São Paulo – Brazil exported the equivalent of US$ 669 million in poultry in July, a 3.8% increase in comparison with the same month of last year. The volume shipped, however, dropped by 13.8% and totalled 320,800 tonnes. The information was disclosed this Thursday (11th) by the Brazilian Poultry Union (Ubabef).
“Apart from the fact that July 2010 was an exceptional period, sales-wise, the low dollar [exchange rates] during the month has contributed to the decline, as did the seasonal drop in consumption in the European continent and some other markets, the Russian embargo on Brazilian poultry and the international crisis that has affected the economies of wealthy countries,” said Francisco Turra, the executive president of Ubabef, according to a statement issued by the organization.
Year-to-date, foreign sales revenues reached US$ 4.67 billion, a 24.3% increase over the same period of 2010. The volume shipped, however, grew by only 3.4%, in the same basis of comparison, and reached 2.24 million tonnes, which points to an increase in the price of the product.
The Ubabef informed that from July last year until the same month of 2011, the production cost increased, not to mention the depreciation of the dollar against the Brazilian real, which made the Brazilian product more costly abroad.

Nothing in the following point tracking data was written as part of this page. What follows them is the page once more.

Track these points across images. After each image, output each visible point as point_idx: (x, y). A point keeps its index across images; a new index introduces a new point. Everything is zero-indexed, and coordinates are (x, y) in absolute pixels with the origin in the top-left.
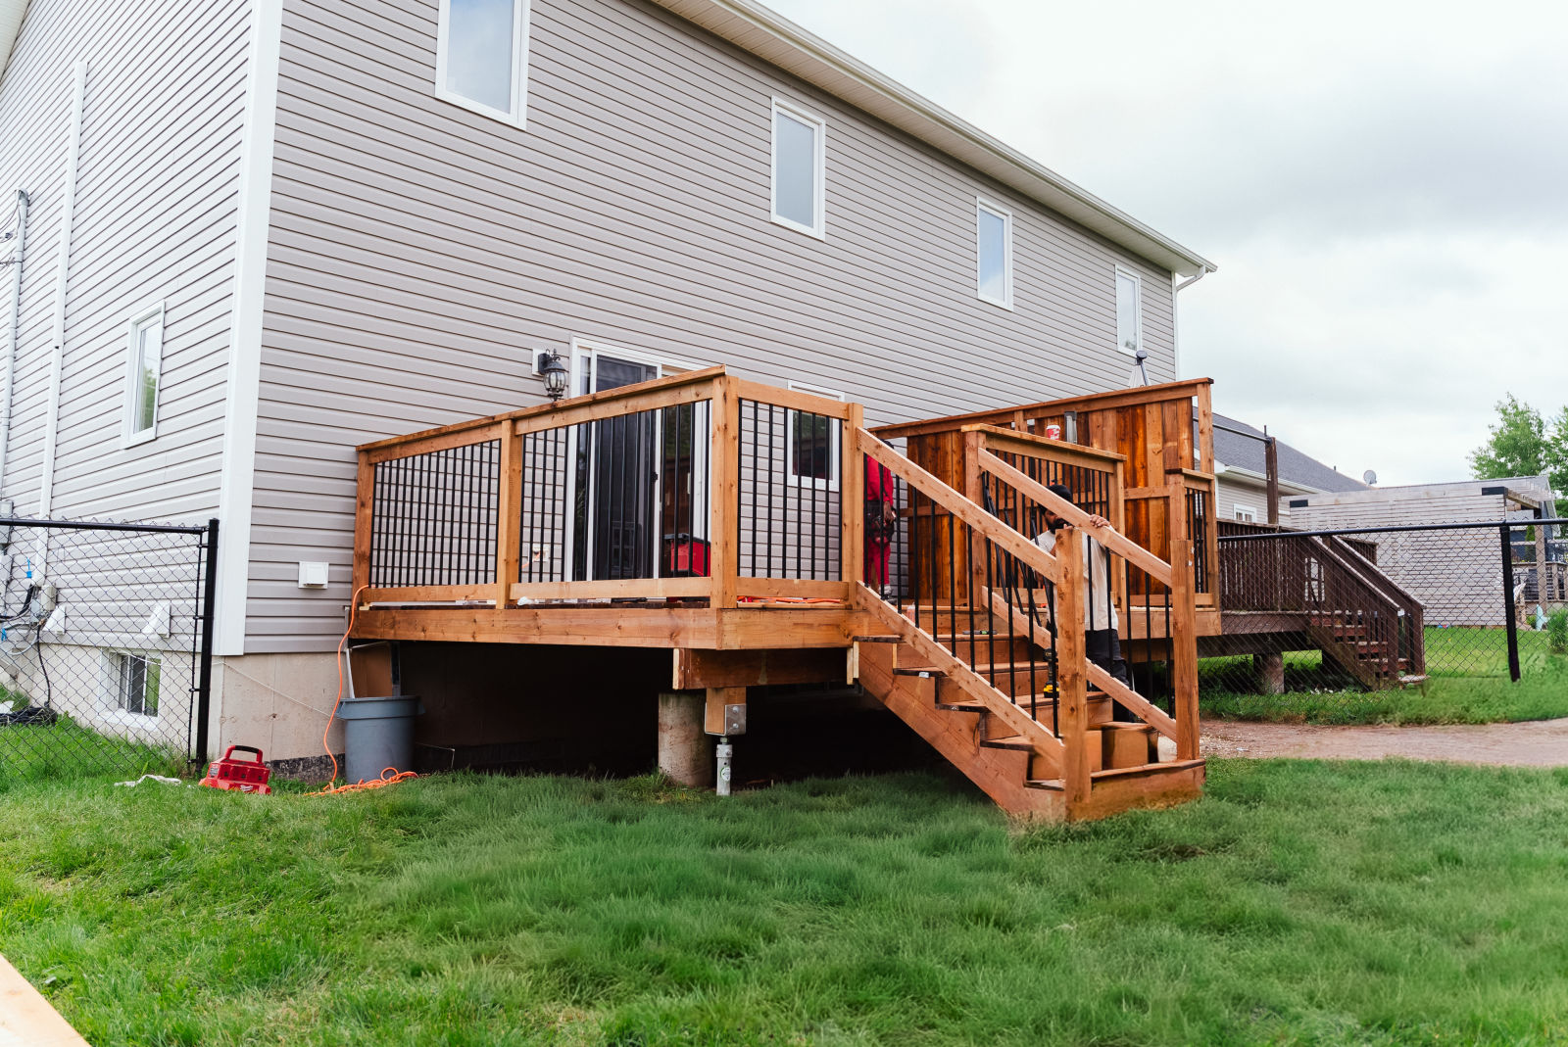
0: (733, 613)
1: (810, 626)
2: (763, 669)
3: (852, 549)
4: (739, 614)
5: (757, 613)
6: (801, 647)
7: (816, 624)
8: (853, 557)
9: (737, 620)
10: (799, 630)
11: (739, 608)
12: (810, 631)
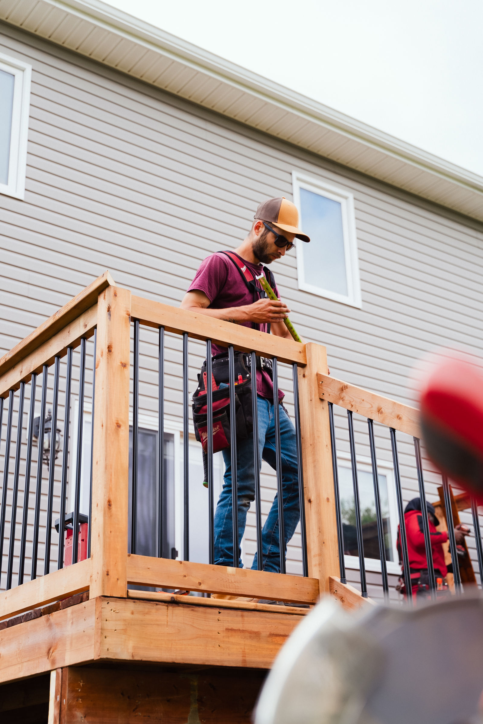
0: (119, 605)
1: (256, 635)
2: (194, 706)
3: (321, 531)
4: (131, 605)
5: (163, 607)
6: (240, 665)
7: (265, 633)
8: (322, 543)
9: (127, 615)
10: (235, 639)
11: (129, 598)
12: (254, 643)
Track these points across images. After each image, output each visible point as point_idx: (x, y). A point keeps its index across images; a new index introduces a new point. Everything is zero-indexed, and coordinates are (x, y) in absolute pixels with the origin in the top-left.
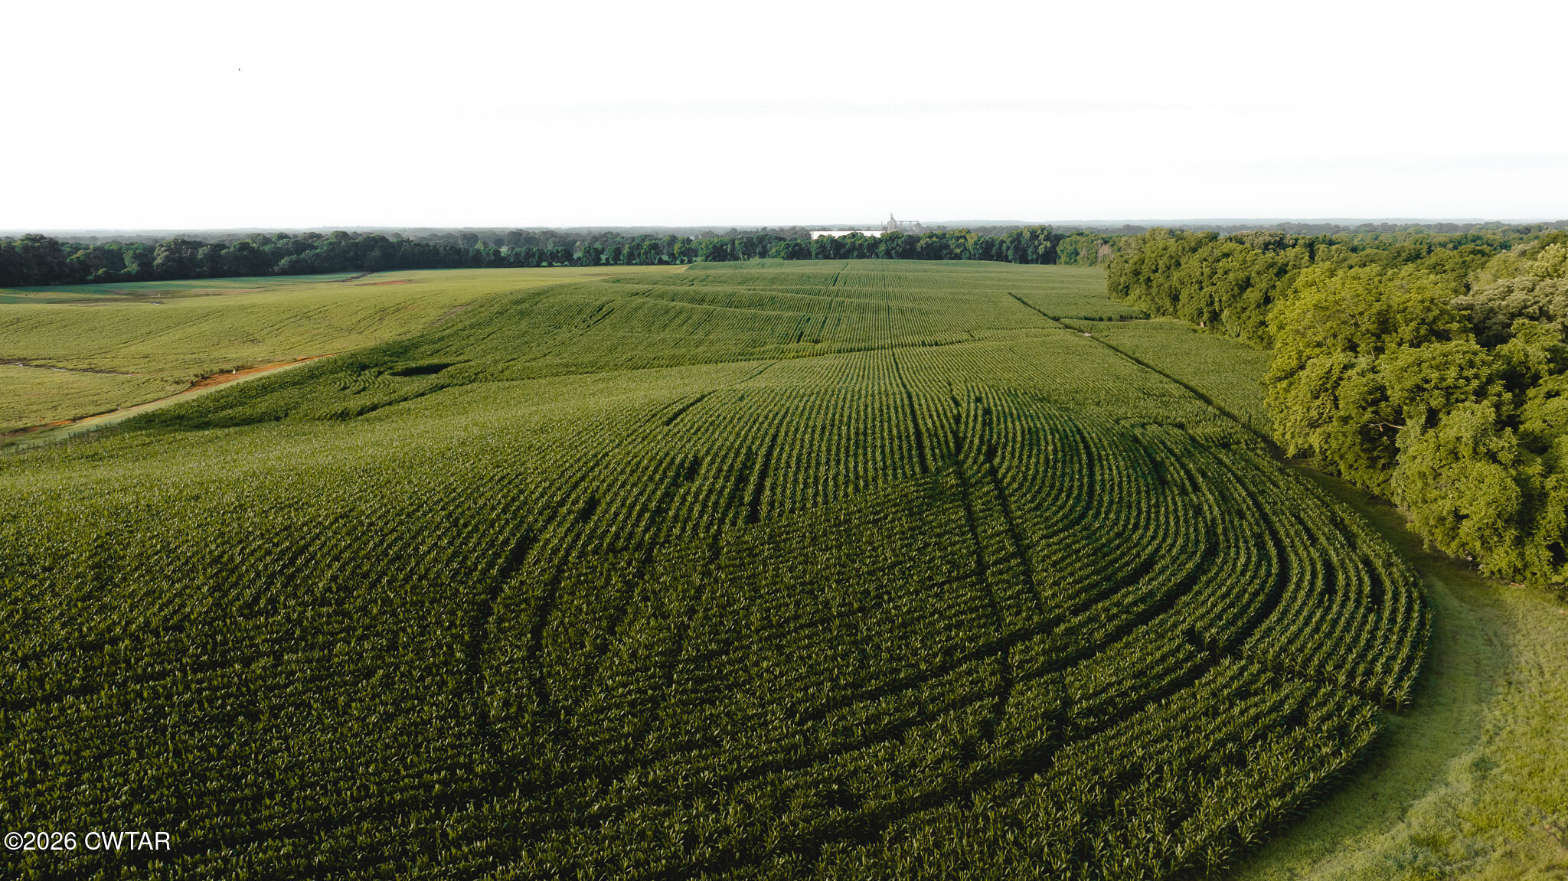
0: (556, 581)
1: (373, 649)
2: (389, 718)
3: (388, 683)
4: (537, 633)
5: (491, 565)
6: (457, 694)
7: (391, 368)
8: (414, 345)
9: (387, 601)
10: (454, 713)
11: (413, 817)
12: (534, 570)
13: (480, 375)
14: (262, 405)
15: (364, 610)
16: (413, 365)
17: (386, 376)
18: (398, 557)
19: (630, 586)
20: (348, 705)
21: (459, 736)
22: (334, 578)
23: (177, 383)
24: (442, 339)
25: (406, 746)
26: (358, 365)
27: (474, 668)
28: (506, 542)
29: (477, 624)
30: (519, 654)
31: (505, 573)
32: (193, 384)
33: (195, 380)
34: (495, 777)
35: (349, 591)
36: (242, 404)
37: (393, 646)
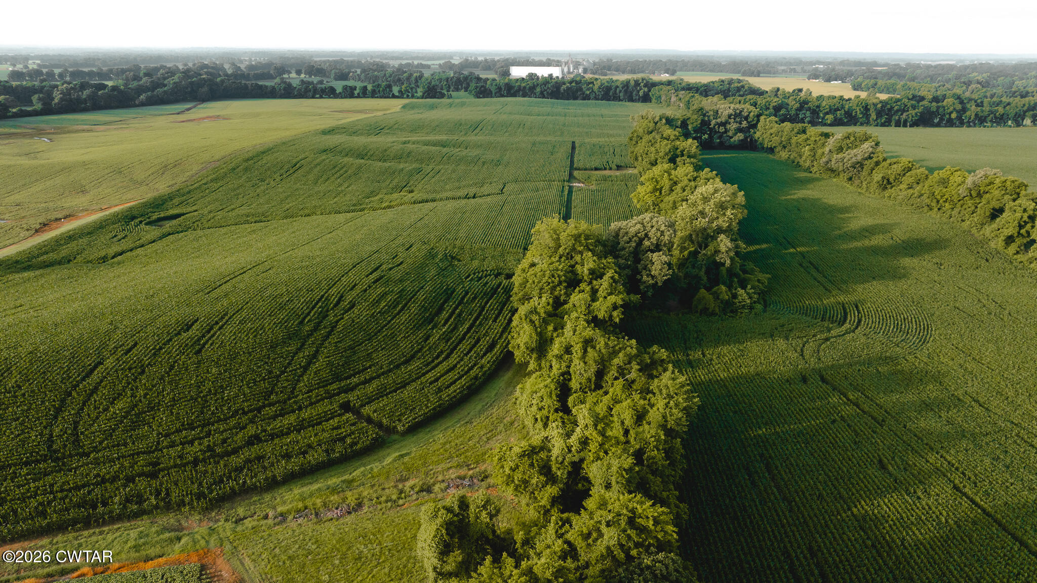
0: (101, 381)
1: (22, 410)
2: (19, 435)
3: (21, 424)
4: (84, 404)
5: (79, 375)
6: (45, 428)
7: (149, 218)
8: (171, 197)
9: (33, 391)
10: (41, 434)
11: (13, 468)
12: (95, 376)
13: (195, 224)
14: (64, 252)
15: (24, 395)
16: (162, 215)
17: (143, 226)
18: (44, 373)
19: (129, 383)
20: (5, 431)
21: (39, 442)
22: (16, 381)
23: (28, 230)
24: (189, 192)
25: (19, 445)
26: (129, 218)
27: (56, 417)
28: (90, 365)
29: (63, 401)
30: (73, 412)
31: (83, 379)
32: (37, 231)
33: (38, 226)
34: (46, 456)
35: (20, 387)
36: (53, 251)
37: (29, 409)
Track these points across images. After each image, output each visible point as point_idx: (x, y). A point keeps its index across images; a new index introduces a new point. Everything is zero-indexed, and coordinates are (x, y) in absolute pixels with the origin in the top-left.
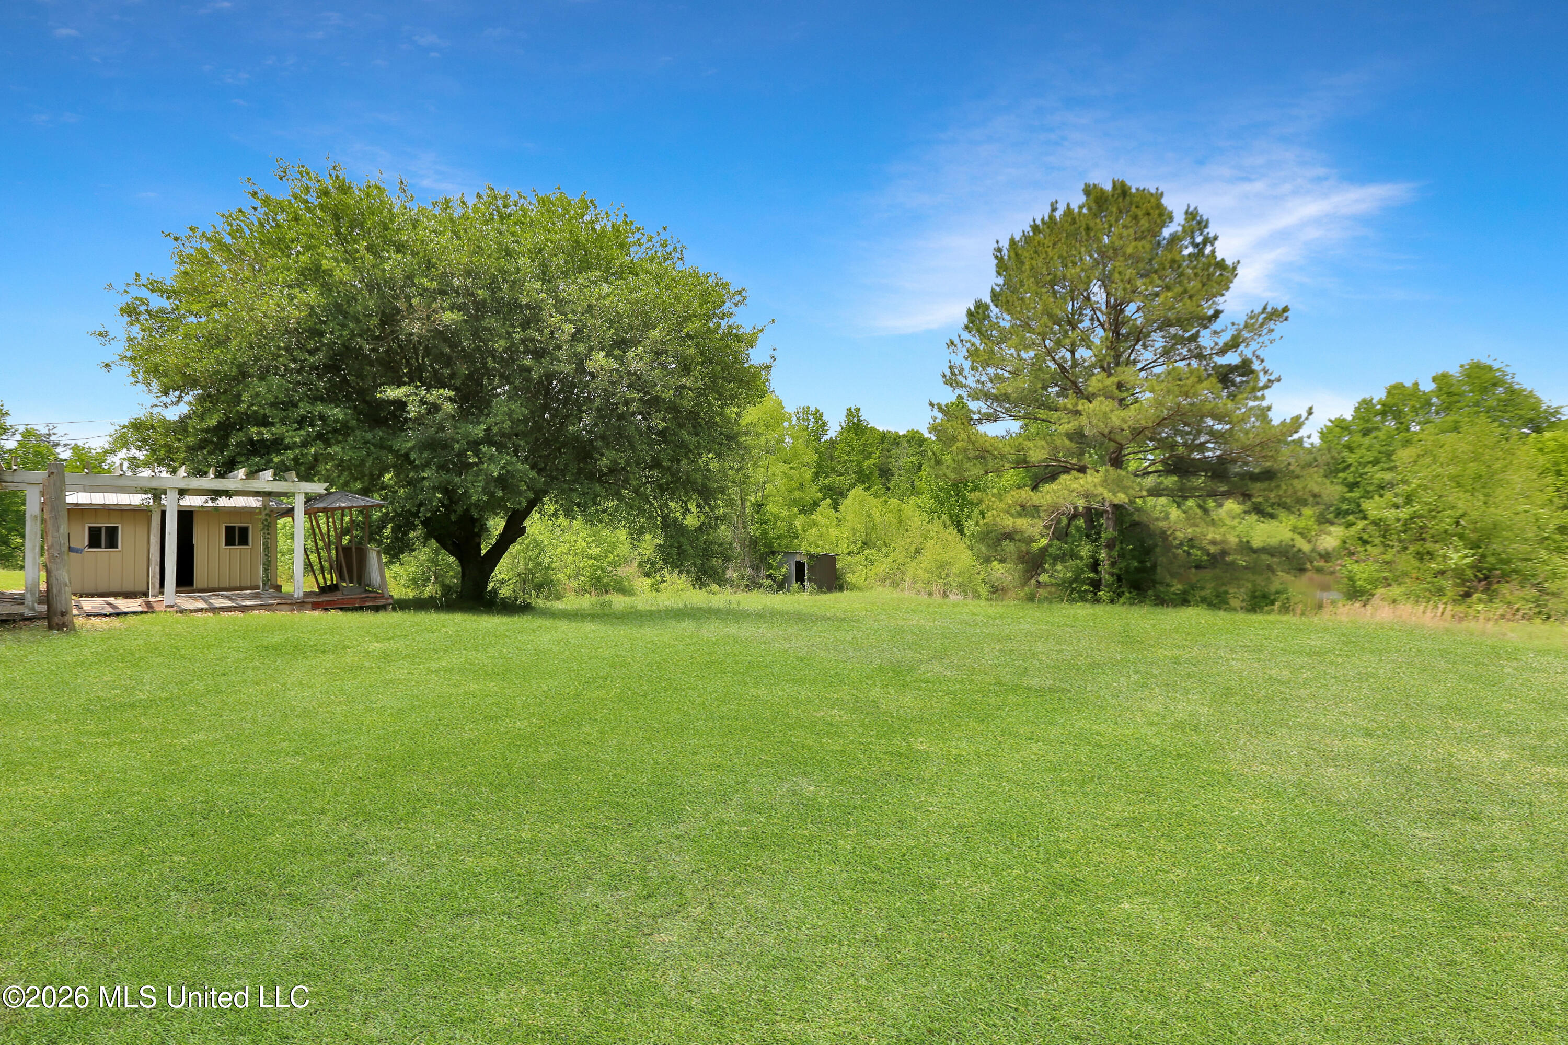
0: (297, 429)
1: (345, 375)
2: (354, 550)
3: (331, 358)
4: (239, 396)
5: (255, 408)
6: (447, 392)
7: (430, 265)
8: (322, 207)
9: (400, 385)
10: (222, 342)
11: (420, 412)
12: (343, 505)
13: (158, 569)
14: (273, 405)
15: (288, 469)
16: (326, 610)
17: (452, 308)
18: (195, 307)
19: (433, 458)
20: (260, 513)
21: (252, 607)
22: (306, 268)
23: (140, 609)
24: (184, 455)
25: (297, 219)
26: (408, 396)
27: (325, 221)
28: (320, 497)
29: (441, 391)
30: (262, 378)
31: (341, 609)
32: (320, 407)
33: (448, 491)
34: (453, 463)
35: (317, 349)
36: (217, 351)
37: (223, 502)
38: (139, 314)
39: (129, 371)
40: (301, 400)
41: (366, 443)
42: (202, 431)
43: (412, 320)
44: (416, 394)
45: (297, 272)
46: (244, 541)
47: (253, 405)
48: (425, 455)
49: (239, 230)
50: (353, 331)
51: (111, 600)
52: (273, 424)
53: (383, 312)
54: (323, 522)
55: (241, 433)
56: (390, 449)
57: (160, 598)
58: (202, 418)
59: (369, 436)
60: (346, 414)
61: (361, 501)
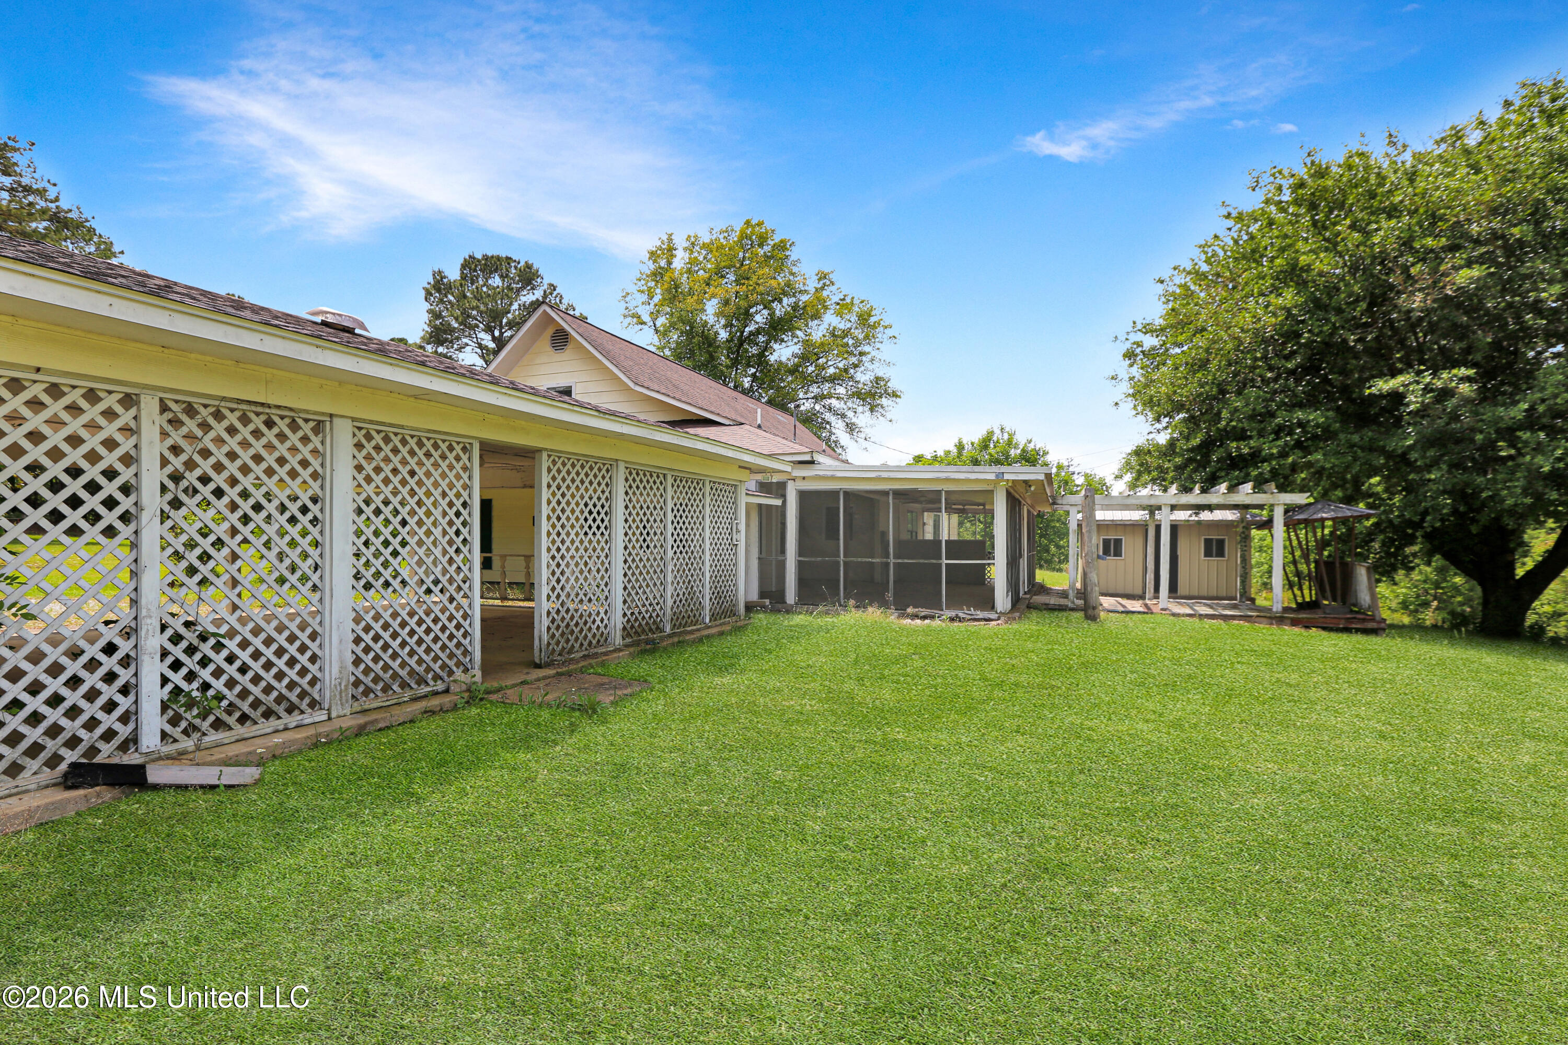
0: (1274, 440)
1: (1326, 375)
2: (1337, 565)
3: (1310, 359)
4: (1219, 413)
5: (1234, 423)
6: (1463, 371)
7: (1435, 218)
8: (1297, 202)
9: (1394, 373)
10: (1204, 364)
11: (1423, 402)
12: (1324, 515)
13: (1153, 576)
14: (1252, 417)
15: (1267, 481)
16: (1307, 627)
17: (1469, 264)
18: (1181, 338)
19: (1442, 455)
20: (1237, 526)
21: (1233, 617)
22: (1281, 271)
23: (1141, 609)
24: (1171, 474)
25: (1271, 223)
26: (1407, 385)
27: (1299, 215)
28: (1302, 508)
29: (1455, 371)
30: (1239, 393)
31: (1324, 629)
32: (1300, 414)
33: (1462, 494)
34: (1473, 459)
35: (1293, 353)
36: (1199, 375)
37: (1206, 516)
38: (1136, 355)
39: (1132, 406)
40: (1279, 408)
41: (1352, 446)
42: (1188, 450)
43: (1412, 293)
44: (1418, 383)
45: (1272, 278)
46: (1221, 553)
47: (1231, 421)
48: (1431, 453)
49: (1215, 254)
50: (1334, 324)
51: (1119, 599)
52: (1250, 437)
53: (1372, 294)
54: (1302, 534)
55: (1222, 450)
56: (1382, 451)
57: (1155, 601)
58: (1187, 439)
59: (1356, 438)
60: (1327, 418)
61: (1346, 511)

The price of one 60-kilogram bag of maize grew by 38.4% during the period, and the price of the bag of soy chaff rose by 1.1%. In turn, the United States currency dropped by 13.1%.
In the first seven months of the year, the Middle East remained the leading target region for Brazilian poultry, having imported 828,200 tonnes for a total of US$ 1.57 billion. Next come Asia, the European Union, Africa, the Americas and other European countries.
The Ubabef also disclosed egg export figures. A total of 8,200 tonnes were shipped from January to July, a 53.2% decline compared with the same period of 2010. Export revenues reached US$ 14.6 million, a 44% drop using the same basis of comparison.